Put in blocking for adding grab or shower bars later and make a sheet detailing the locations for them. 

For the niche you can cut the tiles on the sides to allow for adding two horizontal pieces back to back for the shelf. It makes for a cleaner look and is faster to do.


----------



## chandler48 (Jun 5, 2017)

Definitely as @Calson mentioned. I put 2x10's all around where practical at 34" centered AFF. It gives leeway to meet most customer's requests.


----------



## dtbingle (Jul 19, 2017)

Calson said:


> Put in blocking for adding grab or shower bars later and make a sheet detailing the locations for them.
> 
> For the niche you can cut the tiles on the sides to allow for adding two horizontal pieces back to back for the shelf. It makes for a cleaner look and is faster to do.

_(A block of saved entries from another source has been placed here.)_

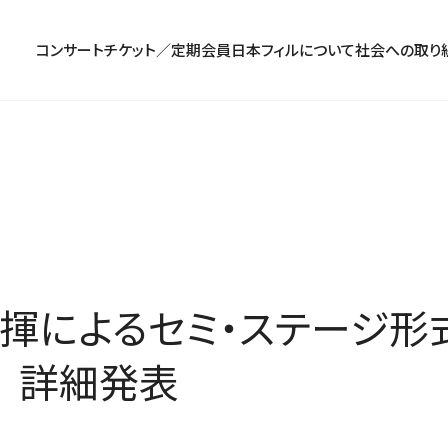
コンサート
チケット／定期会員
日本フィルについて
社会への取り
コンサート一覧
チケットのお申し込み
プロフィール
パトロネージュ［個人会員]
TOP
公演特集
組織概要・沿革
特別会員［法人会員］
東京定期演奏会
定期会員券
創立指揮者 渡邉曉雄
日本フィルハーモニー協会/合唱団
お気に入り公演一覧
アーカイブス
遺贈
横浜定期演奏会
お得なセット券
指揮者
サポーターズクラブ
日本フィル・シリーズ
トップページ
楽団員・活動
寄付（オンライン／銀行振込）
オーディション＆採用情報
揮によるセミ・ステージ形
 詳細発表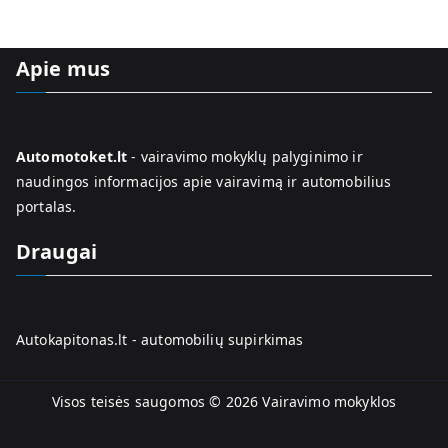
Apie mus
Automotoket.lt
- vairavimo mokyklų palyginimo ir
naudingos informacijos apie vairavimą ir automobilius
portalas.
Draugai
Autokapitonas.lt - automobilių supirkimas
Visos teisės saugomos © 2026
Vairavimo mokyklos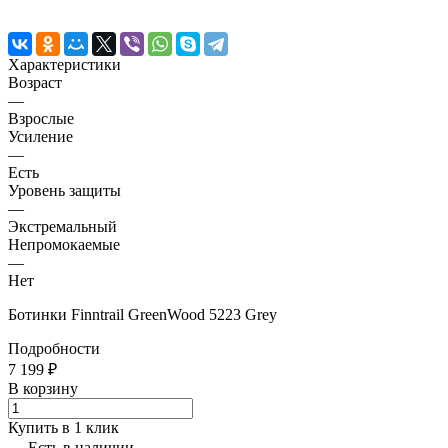
Характеристики
Возраст
—
Взрослые
Усиление
—
Есть
Уровень защиты
—
Экстремальный
Непромокаемые
—
Нет
Ботинки Finntrail GreenWood 5223 Grey
Подробности
7 199 ₽
В корзину
Купить в 1 клик
Есть в наличии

Thanks for the tip. I added the blocking for the shower curtain rod, but nothing extra for grab bars.

Not sure I follow what you're saying about cutting the tile though to have two horizontal pieces back to back.


For the bottom of the niche, going to cut down a 1/2" 6x36 marble threshold to size.

Then install the Snow Illusion accent tile in the back.









Then use bullnose tile inside the niche for the perimeter - like the picture below - and fill out the remaining depth on the wall and top niche surfaces with a narrow subway tile cut.









Does this seem OK?


----------



## dtbingle (Jul 19, 2017)

Another question. After planning out the wall tile, realized the tub deck is 1/8" out of level across the 5' tub. Using full tiles would mean a gap between the tub deck and bottom of first tile row of a 1/16" at one end, and 3/16" at the other. I feel that this might look bad with the gap height changing 1/8" over the back wall of the tub.

This seems like a common issue and is dealt with by cutting this first row of tile. However, the things I've read mentioned it will look weird if you start at the lowest point with a full tile and then just take slivers off of the tiles while working to the high side. The better approach would be to cut the tile at the lowest point to around 3/4 height and that this hides the level issue much better.

In my situation, 3/4 of the 4x16 subway tile leaves a 3 in height. This means:
3" tile height
- 1/8" gap between CBU
- 1 1/4" tub flange
+ 1/8" gap between tub deck and tile

= 1 3/4" of tile ON the CBU
1 1/4" of tile OFF the CBU

Is this 1 3/4" of tile height adhered the CBU enough to actually hold it over time? The only other option I can see is to shim out the studs and drop the CBU over the tub flange. Suggestions?


----------